-- TASKS TO COMPLETE --
• 1. Summarize the forum thread about the new Denon Blu-ray player in two sentences.
• 2. Carry on the forum thread about the new Denon Blu-ray player from where it stops.

-- SUPPLIED PASSAGE --
-*-

# New Denon BluRay player



## tonyvdb (Sep 5, 2007)

This looks interesting to say the least, not that i could ever afford to get one:spend:

The Denon DVD3800BDCI


----------



## Sonnie (Apr 11, 2006)

Yeah... I can't even afford it at dealer cost. :yikes:


----------



## muzz (Nov 30, 2006)

Yayyyyyyyyyyyyy
A $2000 BD Player..

Not!!


----------



## nathometheatre (Feb 17, 2009)

-*-

-- RAW DATA --
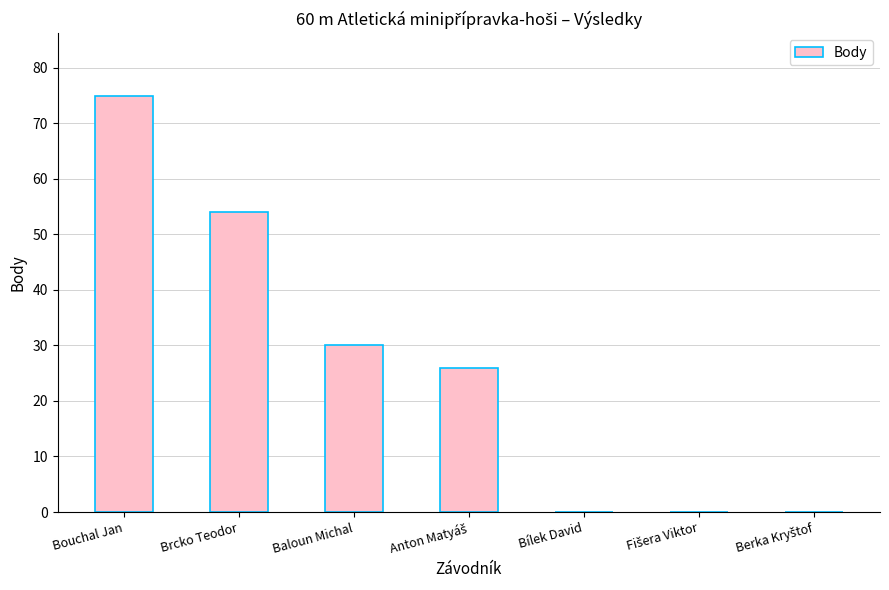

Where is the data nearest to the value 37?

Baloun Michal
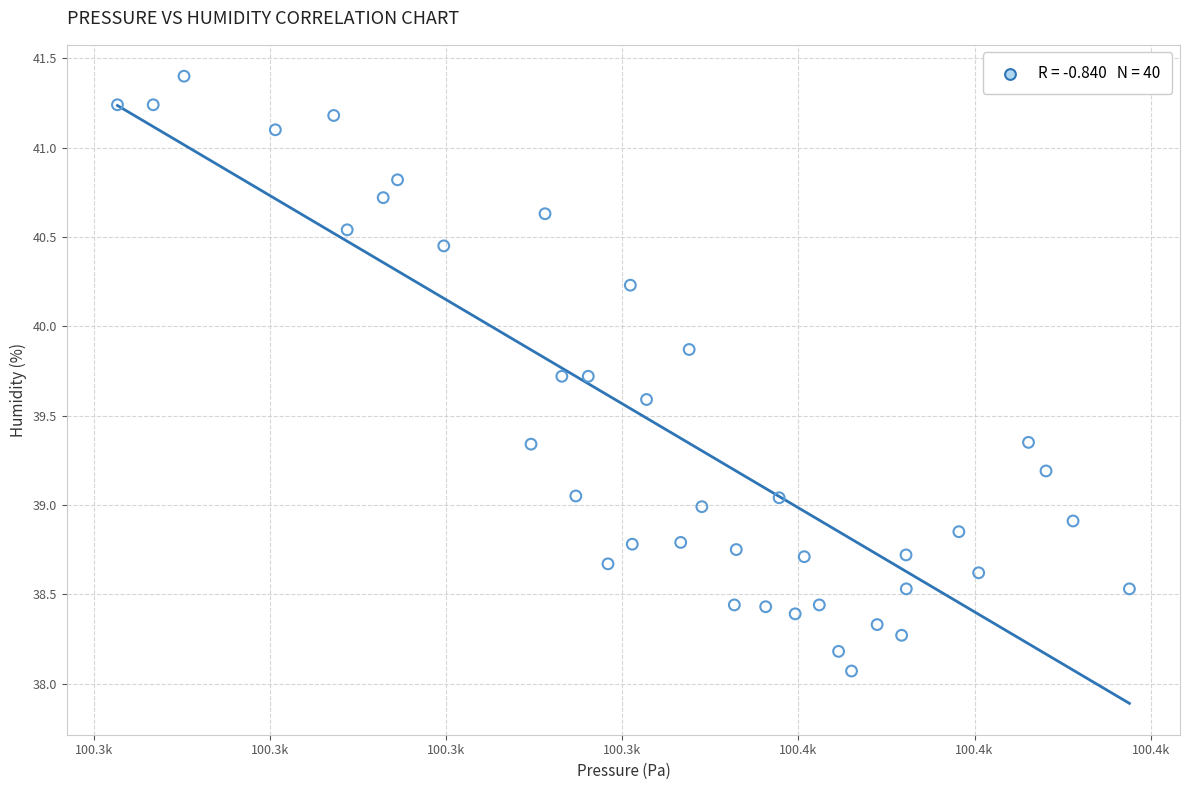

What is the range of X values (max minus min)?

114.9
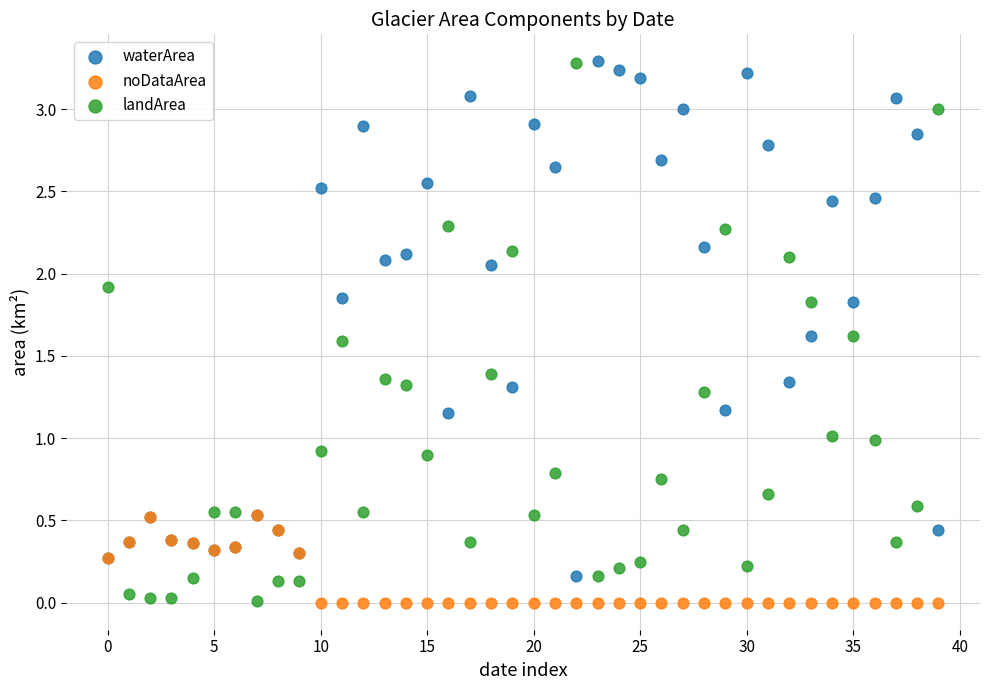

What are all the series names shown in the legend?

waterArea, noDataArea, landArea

-*-

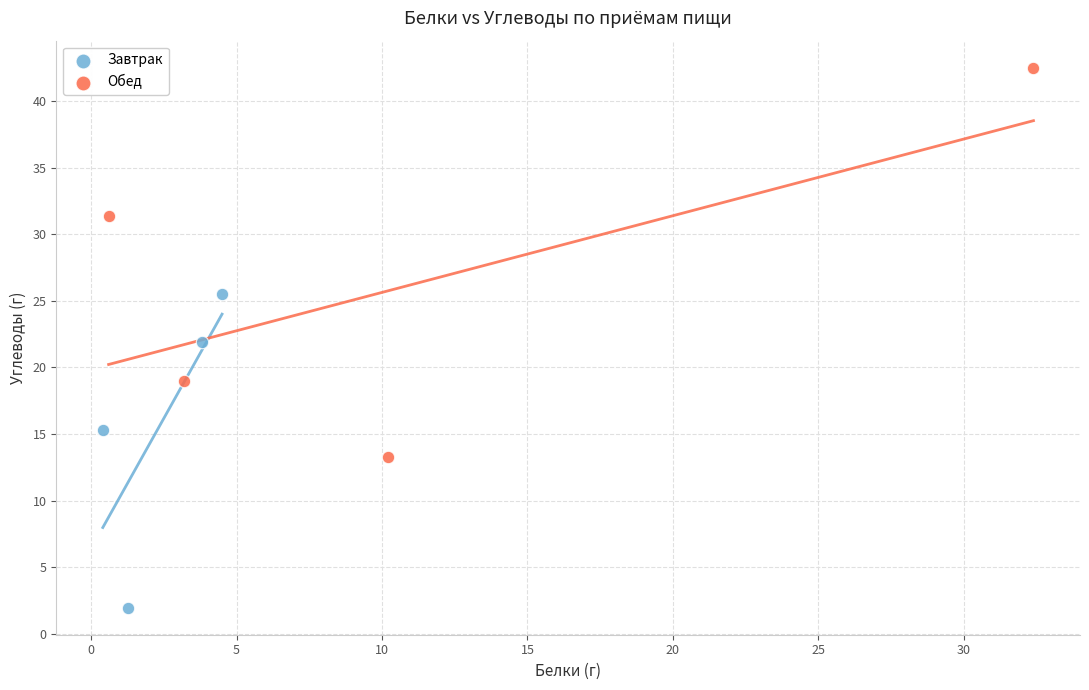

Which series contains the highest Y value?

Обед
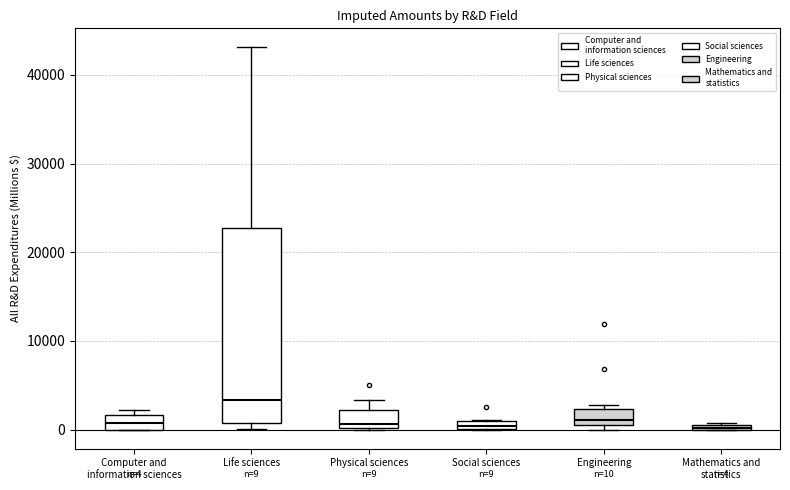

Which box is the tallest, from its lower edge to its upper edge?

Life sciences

-*-

-- ANSWERS TO THIS EXERCISE --
• 1. One poster calls the Denon DVD3800BDCI interesting but says they could never afford one, and a second says they can't afford it even at dealer cost. A third poster cheers a $2000 BD player with a long "Yayyyyyyyyyyyyy" and then adds "Not!!"

• 2.
I have one and I love it! It doesn't come with BD live, but I could care less. I bought it because of its unbelievable picture, and its top notch DAC's under the hood. It's an outstanding player, but I highly recommend you calibrate it to get its max potential. With one HDMI cable to my Denon 4308ci it passes all new HD codecs, and if and when they come out with 9 discreet channels, it will pass all nine channels. I haven't tried the SD card input on the front yet, as that's next. But so far I've been very impressed. You can now find them all over the net for around $1100, and when I bought mine, I paid for both my Denon avr-4308ci & Denon dvd-3800bdci player at a local best buy for $3600 out the door. That was in Sept 08' and I thought that was a great deal. Very happy with both.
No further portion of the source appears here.